For the entries below, report the number of lines where the string "phát" appears, and only that number.

Page images and extracted text
• • • • • • •
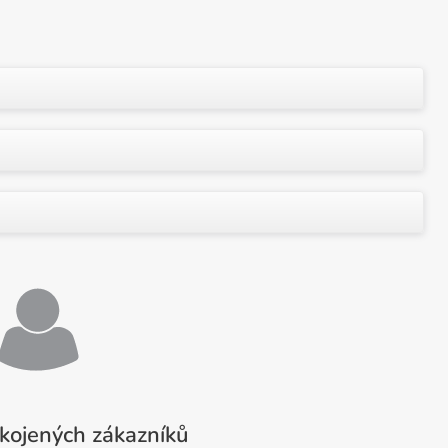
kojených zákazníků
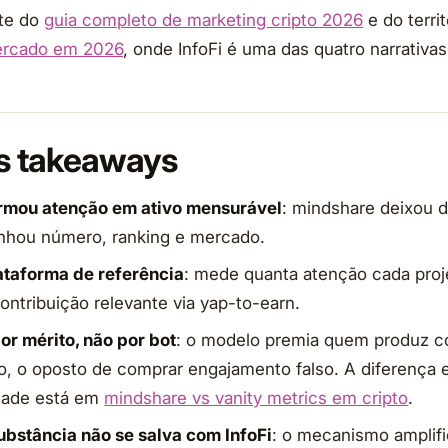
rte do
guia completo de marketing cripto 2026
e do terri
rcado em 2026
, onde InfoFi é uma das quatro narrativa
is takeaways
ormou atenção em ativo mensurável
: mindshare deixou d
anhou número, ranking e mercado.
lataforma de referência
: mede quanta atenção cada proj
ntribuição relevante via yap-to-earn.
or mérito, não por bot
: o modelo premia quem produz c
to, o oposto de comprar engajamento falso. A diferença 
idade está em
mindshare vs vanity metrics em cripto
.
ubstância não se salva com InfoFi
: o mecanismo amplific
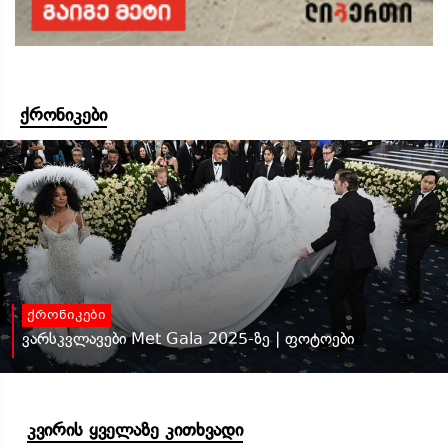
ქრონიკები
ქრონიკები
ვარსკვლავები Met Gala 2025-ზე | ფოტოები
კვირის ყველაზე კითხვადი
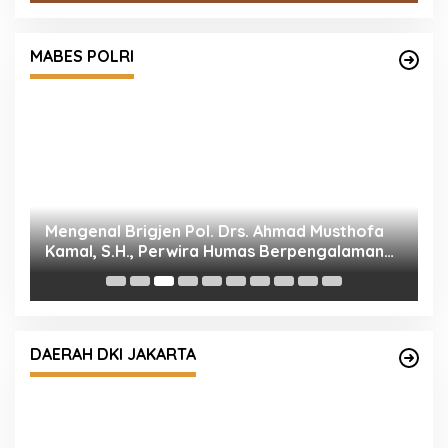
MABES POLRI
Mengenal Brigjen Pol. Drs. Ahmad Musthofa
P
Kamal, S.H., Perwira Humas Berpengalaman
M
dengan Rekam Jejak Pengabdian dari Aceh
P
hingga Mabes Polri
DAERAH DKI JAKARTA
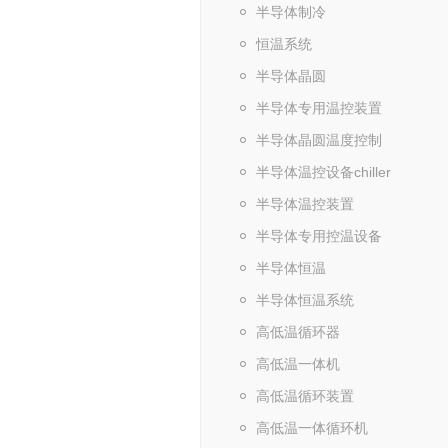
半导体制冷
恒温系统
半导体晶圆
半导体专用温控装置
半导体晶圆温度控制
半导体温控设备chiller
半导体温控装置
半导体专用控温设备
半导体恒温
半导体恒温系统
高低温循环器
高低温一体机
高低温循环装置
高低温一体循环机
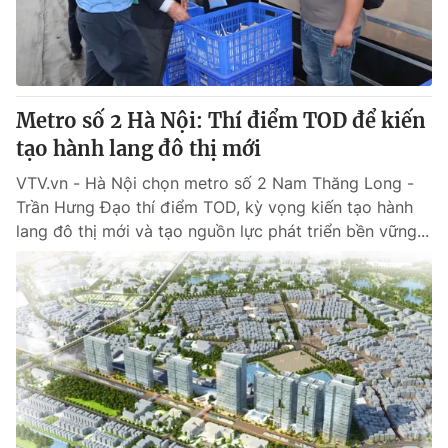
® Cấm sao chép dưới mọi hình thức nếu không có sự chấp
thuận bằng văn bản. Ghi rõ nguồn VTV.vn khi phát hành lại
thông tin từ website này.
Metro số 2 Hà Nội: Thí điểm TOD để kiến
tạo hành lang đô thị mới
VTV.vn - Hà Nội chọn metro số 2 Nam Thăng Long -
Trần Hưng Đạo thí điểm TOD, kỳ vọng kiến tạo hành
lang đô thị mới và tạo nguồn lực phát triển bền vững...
• • • • • • •
**Response:**
2